Этот термин, получивший впоследствии столь широкое распространение, своей популяностью гораздо в большей степени обязан ранним публицистическим работам Струве, чем движению 1874 года — так называемому «хождению в народ», — как это обычно утверждается даже некоторыми профессиональными историками[155]. Российские радикалы 1870-х и 1880-х годов, как правило, называли себя не народниками, а социалистами- (или социал-) революционерами. Слово «народники» было выдумано в 1876 году диссиденствующей фракцией социалистов-революционеров, отвергающих идею, породившую движение «хождения в народ», на том основании, что позыв интеллигенции учить народные массы рожден ее высокомерием. Эти подлинные народники были антиинтеллектуалами и антисоциалистами; сотворив себе кумира из человека из народа, они хотели у него учиться. Вместо того чтобы идти в деревню с целью агитации или распространения пропагандистской литературы, они просто жили среди крестьян, разделяя условия их жизни. Однако позднее, в 1880-х, этот термин распространился на все виды движений, во всеуслышание заявлявших о своей любви к народу, будь то анархисты, якобинцы или консерваторы (например, в 1880-х даже Достоевского иногда называли народником). В конце 1880-х и в начале 90-х годов Воронцов и Юзов-Каблиц попытались придать этому термину некоторую определенность, обозначив «народничество» как идеологию, которая поддерживает народные институты и отвергает любые попытки навязать народу социализм; но терминологическая неразбериха продолжалась.
Среди тех, кто способствовал этой неразберихе, были и первые социал-демократы.
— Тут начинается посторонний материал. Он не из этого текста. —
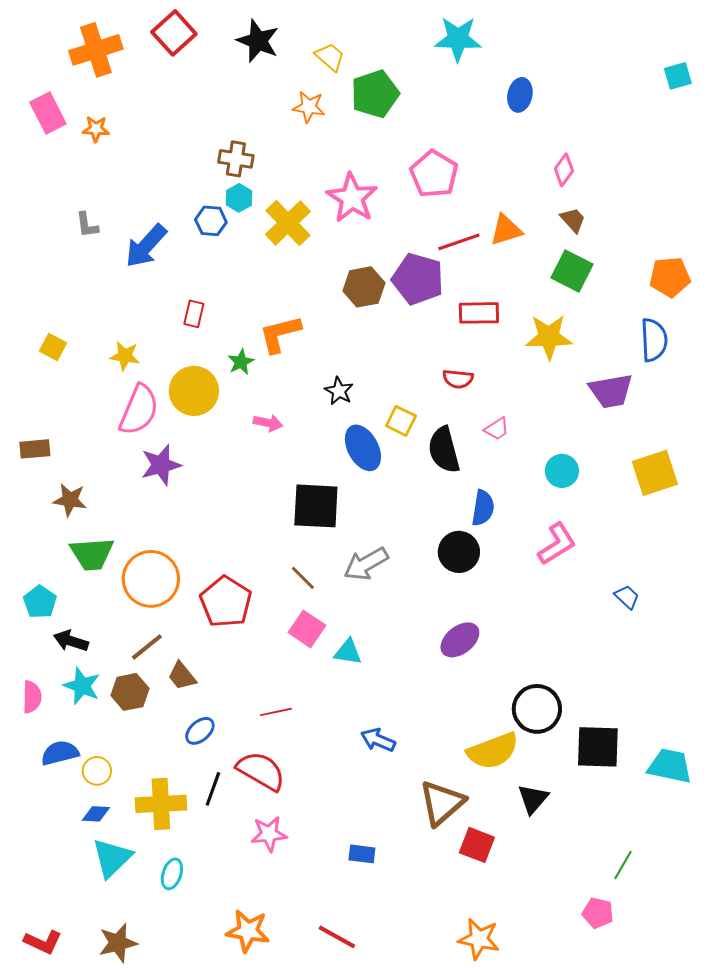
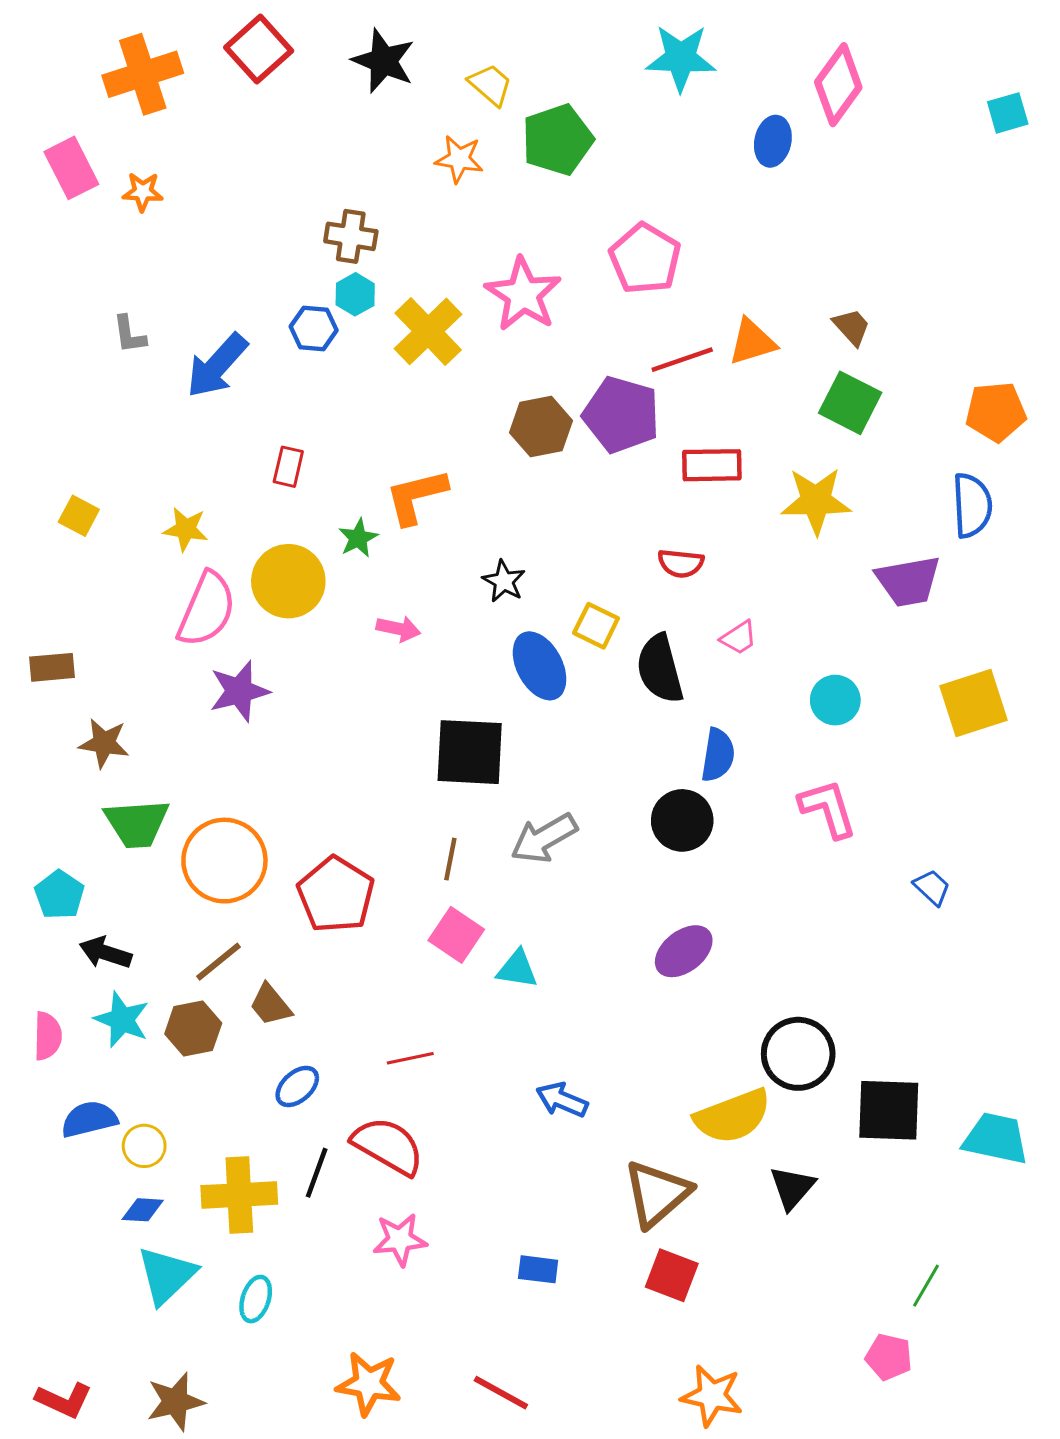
pink diamond: (564, 170) -> (838, 85), moved, size x1.6
pink L-shape: (557, 544) -> (828, 809), turned -75
brown line: (303, 578) -> (450, 859), turned 56
red square: (477, 845) -> (672, 1275), moved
Плеханов, страстно стремившийся отделить себя и своих сотоварищей от членов других российских радикальных групп, начал называть «народниками» всех, кто, какими бы ни были их внутренние разногласия, были согласны с двумя идеями, по мнению Плеханова, несовместимыми с «научным» социализмом: во-первых, с тем, что интеллигенция играет решающую роль в деле исторического прогресса, и, во-вторых, с тем, что Россия может достичь социализма, миновав стадию капитализма[156]. Вера Засулич тоже иногда использовала это слово в том же значении в своей переписке с Энгельсом[157]. Но подобное использование этого слова в 1880-х все еще оставалось спорадическим; к тому времени еще не существовало концепции народничества как идеологии, обладающей своей исторической спецификой.
Эта концепция впервые была сформулирована Струве в его статьях 1892-94 годов, о которых у нас сейчас и пойдет речь. Его формулировка вскоре была принята другими социал-демократическими авторами, в том числе и Лениным, и после 1917 года стала атрибутом стандартных, как русских, так и западных, исторических словарей. Похоже, что употребление этого термина именно в этой трактовке укоренилось слишком глубоко, чтобы от него можно было когда-нибудь отказаться, однако не стоит забывать, что слово «народничество», трактуемое в столь свободной манере, по сути своей является не академическим, а полемическим термином, возникшим в пылу сражения между двумя боровшимися за влияние на общественное мнение политическими группами, в силу чего он в гораздо большей степени характеризует среду, в которой возник, чем феномен, на обозначение которого претендует.
Голод 1891-92 годов стал для Струве своего рода историческим водоразделом в ходе развития российской экономики. В мае 1892 года он писал из Граца Потресову, уехавшему исследовать пораженные голодом области: «Вы стоите теперь, так сказать, посреди материала о голоде и можете поэтому, я думаю, правильнее судить об его
Он горел желанием представить в печати свою «марксистскую» точку зрения на этот голод как на явление, знаменующее начало перехода России к зрелому капитализму. В конце 1891 года, перед отъездом в Грац, он сообщил Водену о своем намерении написать книгу, посвященную критике превалировавшей в то время точки зрения на пути экономического развития России и содержащей конструктивные предложения по поводу того, каким образом можно выйти из аграрного кризиса[159].
Но это было легче сказать, чем сделать. Если бы Струве изложил свои взгляды в виде книги, ему пришлось бы сражаться с государственной цензурой, имевшей большой опыт в выявлении политических идей, замаскированных под научные. А если бы он разбил эту книгу на несколько статей, то ему пришлось бы иметь дело с еще более грозным противником — неофициальной цензурой самих «народников», контролировавших все «прогрессивные» ежемесячники.